Now, I'm just a simple guy, but it seems to me that if you've got this many rats jumping off, there's something wrong with the ship.

Let me just ask: Are there any "gruntled" employees left at the White House?

"Why, all of a sudden, if he had all these grave concerns, did he not raise these sooner?": This one is particularly sweet to hear used on Scotty, because it's exactly what McClellan himself said about Richard Clarke when Clarke pointed out what a massive botch the Bushistas had made of the war on terror by ignoring the warnings of a significant terrorist attack in the works in the months leading up to 9/11.

(Remember the "bin Laden determined to attack in U.S." memo? Bet they wish you didn't.) In English, this translates to "Why didn't he speak up against our malfeasance while he was helping us commit it?" Because, as we know, the Bush administration has always been so open to dissenting ideas.

"McClellan sounds like a left-wing blogger!": Ever notice how more and more former Bushistas are sounding like "liberals"? Maybe because that's the sound of people actually telling the truth.

"We've heard all of this before, this is nothing new": It really blows my mind that anyone, even the most berserk right-winger, could consider this a defense.

It is true that a lot of people, including Bush insiders, have noted that the Iraq War was a "strategic blunder," that the administration "lacked candor and honesty" in the way they sold the war to us, and that they were in a "state of denial" about the debacle that was their response to Hurricane Katrina.

But what is it called when a dozen witnesses tell the same story?

Well, we in the law biz call it "corroboration."

"He's just trying to make money on his book!": Because, as we know, only books that bash Bush make money.

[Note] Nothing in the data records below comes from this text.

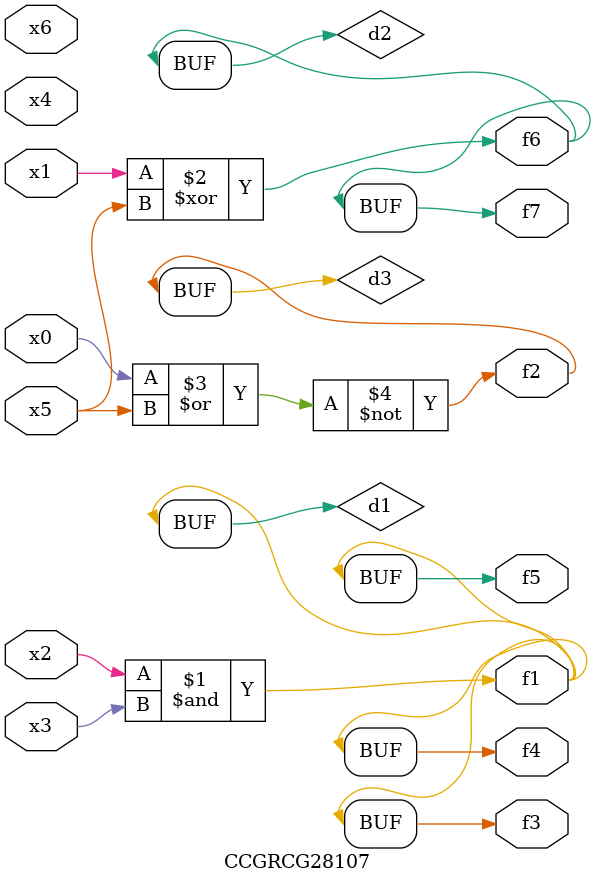
<source format=v>
module CCGRCG28107(
	input x0, x1, x2, x3, x4, x5, x6,
	output f1, f2, f3, f4, f5, f6, f7
);

	wire d1, d2, d3;

	and (d1, x2, x3);
	xor (d2, x1, x5);
	nor (d3, x0, x5);
	assign f1 = d1;
	assign f2 = d3;
	assign f3 = d1;
	assign f4 = d1;
	assign f5 = d1;
	assign f6 = d2;
	assign f7 = d2;
endmodule

</source>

Just ask Ann Coulter, Scott Hannity, Bill O'Reilly, etc. etc.

Of course, those authors tend to make the best-seller lists with a "dagger," a little icon by their title that indicates that booksellers are reporting large, multiple copy "bulk buys" meant for the express purpose of getting the book on the list.

Seems to me that if McClellan was only trying to get rich, he'd have gone with a publisher who'd get him on the lists by hook or by crook, rather than the small Public Affairs Press, which is notorious in the publishing world for its modest advances.

There's an old saying that "when you throw a rock into a pack of dogs, the one that yelps loudest is the one you hit." Judging from the reaction to Scott McClellan's book, it was one big rock that hit a lot of dogs.

3 comments:

pattinase (abbott) said...

I think he couldn't live with himself any longer. At least that's how most people would feel. I think he's donating some of the profits to charity too.

becky hutchison said...

When I first heard reporters talk about McClellan's book, they seemed surprised that he would even write a tell-all book like this. My take on those reports was that McClellan was not someone who would "kiss and tell" unless it was truly necessary.

Now after hearing Bush insiders bash McClellan's accusations and then try to redirect the negative attention onto McClellan, I can't help feeling that Bush et al "...doth protest too much..."

Bill Cameron said...

Then there's the chorus of "We have examined our own performance and concluded we did nothing wrong," on the part of many top-tier "journalists." This whole thing would be almost funny if so many lives hadn't been ruined or ended.